Sinamot menjadi dasar yang harus dipenuhi dan tidak dapat dihilangkan dalam rangkaian perkawinan adat Batak Toba. Sehingga hal ini bisa menghambat suatu pernikahan, hanya karena tidak sesuai dengan jumlah sinamot yang diinginkan. Akibatnya, keluarga bersikap selektif dalam hal memilihkan jodoh untuk anak-anaknya nanti.
Tidak heran ada keluarga yang lari mencari dan memilih gadis dan pria untuk anaknya dari sukubangsa yang lain hanya karena sinamot yang tidak bisa dibayarnya. Dan pemuda atau pemudi yang mencari jodoh akan lebih memilih pasangannya yang berasal dari suku-bangsa lain untuk menghindari tradisi sinamot ini. Karena tradisi sinamot merupakan awal tata cara dari suatu perkawinan adat Batak Toba.
Tradisi sinamot di dalam lingkungan sosial perkotaan akan menyebabkan kelonggaran tradisi dalam melakukan acara adat perkawinan Batak Toba, akibat interaksi antar kelompok sosial yang berbeda.

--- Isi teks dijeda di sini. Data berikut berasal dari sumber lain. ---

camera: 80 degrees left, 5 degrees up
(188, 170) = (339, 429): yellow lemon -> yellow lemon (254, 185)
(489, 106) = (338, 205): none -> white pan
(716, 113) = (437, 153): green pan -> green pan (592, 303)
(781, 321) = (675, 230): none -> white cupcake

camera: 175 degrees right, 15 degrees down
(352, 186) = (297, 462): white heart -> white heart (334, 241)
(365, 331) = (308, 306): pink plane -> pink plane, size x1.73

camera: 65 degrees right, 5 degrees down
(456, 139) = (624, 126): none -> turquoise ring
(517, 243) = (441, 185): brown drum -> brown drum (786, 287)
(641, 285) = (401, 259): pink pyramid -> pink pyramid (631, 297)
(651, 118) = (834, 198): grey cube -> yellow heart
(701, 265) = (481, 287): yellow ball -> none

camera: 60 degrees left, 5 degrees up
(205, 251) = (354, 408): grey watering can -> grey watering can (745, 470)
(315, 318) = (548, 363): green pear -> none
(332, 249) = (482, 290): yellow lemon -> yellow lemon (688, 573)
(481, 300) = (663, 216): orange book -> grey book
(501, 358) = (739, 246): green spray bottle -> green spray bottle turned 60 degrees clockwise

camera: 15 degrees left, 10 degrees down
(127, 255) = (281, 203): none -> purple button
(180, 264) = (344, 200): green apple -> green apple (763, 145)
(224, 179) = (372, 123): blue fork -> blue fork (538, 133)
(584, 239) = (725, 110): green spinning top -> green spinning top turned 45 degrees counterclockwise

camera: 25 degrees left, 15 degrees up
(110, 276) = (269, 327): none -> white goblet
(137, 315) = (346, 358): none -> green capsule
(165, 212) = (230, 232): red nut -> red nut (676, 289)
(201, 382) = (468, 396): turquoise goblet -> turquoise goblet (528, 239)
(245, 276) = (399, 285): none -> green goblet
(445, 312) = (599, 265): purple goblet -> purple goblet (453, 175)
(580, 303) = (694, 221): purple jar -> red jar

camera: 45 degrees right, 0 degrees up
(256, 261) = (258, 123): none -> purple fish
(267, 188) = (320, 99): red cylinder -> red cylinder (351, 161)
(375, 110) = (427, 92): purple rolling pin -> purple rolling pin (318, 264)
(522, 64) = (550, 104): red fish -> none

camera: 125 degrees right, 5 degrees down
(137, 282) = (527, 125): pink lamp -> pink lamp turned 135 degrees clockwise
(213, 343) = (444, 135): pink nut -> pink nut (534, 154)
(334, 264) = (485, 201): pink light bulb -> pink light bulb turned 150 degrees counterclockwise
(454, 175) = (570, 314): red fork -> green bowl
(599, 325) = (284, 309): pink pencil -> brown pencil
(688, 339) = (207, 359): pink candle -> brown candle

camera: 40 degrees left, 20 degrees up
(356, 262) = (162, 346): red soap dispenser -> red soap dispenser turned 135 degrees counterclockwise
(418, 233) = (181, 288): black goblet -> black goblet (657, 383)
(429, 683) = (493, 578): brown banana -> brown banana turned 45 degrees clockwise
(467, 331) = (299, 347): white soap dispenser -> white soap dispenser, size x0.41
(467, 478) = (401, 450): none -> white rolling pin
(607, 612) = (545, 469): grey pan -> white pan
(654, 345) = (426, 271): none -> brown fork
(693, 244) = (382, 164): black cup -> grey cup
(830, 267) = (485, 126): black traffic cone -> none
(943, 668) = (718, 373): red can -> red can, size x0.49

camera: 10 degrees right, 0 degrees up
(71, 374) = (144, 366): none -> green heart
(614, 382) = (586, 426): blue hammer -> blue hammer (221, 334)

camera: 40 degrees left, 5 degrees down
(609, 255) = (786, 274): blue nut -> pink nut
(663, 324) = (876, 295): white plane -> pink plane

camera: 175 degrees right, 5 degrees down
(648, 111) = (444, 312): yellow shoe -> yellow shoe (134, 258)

Aktivitas upacara adat dan kegiatan ritual seremonial masyarakat Batak Toba, selalu berdampingan dengan tradisi musik dalam mengiringi kegiatan adat maupun ritual keagamaan. Perilaku budaya ini, masih terus berlangsung sebagai wujud rangkaian sistem ide atau gagasan, hasil karya cipta, karsa dan rasa nyata yang terdapat dalam masyarakat Batak Toba. Dalam kehidupan sosial masyarakat ini, kegiatan bermain musik dipergunakan pada konteks adat dan ritual keagamaan atau pertunjukan musik yang bersifat hiburan. Kegiatan musikal masyarakat Batak Toba ini dikenal dengan margondang sebuah aktivitas melakukan pertunjukan music sebagai wujud dari bentuk gagasan konsep dalihan natolu pada masyarakat batak Toba.
Sebelum kekristenan muncul di tanah Batak, musik yang digunakan di dalam acara adat tradisi, ataupun acara ritual lainnya adalah ensembel Gondang Sabangunan dan ensembel Uning-uningan yang digunakan memanggil arwah nenek moyang dan dalam konteks acara adat lainnya, gondang sebagai kearifan lokal orang Batak memiliki peran strategis dalam lingkungan kegiatan kebudayaan masyarakat ini.
Pemahaman musik, dalam hal ini musik tiup oleh masyarakat Batak Toba untuk setiap upacara adatnya telah keluar dari kegiatan keagamaan dengan mengadaptasi musik yang dipakai pada upacara di gereja, menuju kegiatan upacara lain di luar gereja dengan alasan: dapat dipergunakan sebagai pengiring upacara adat atau upacara lainnya yang di dalamnya ada unsur kegiatan keagamaan dan dapat diiringi oleh musik dari barat ini. Konsep awalnya bahwa musik barat yang semula kedudukannya mengiringi kebaktian gereja; akhirnya musik barat ini digunakan pada acara adat tradisi upacara adat pesta perkawinan, upacara ritual orang yang meninggal dunia saur matua, menggali tulang belulang mangongkal holi, pesta tugu dan upacara adat lainnya pada masyarakat Batak Toba.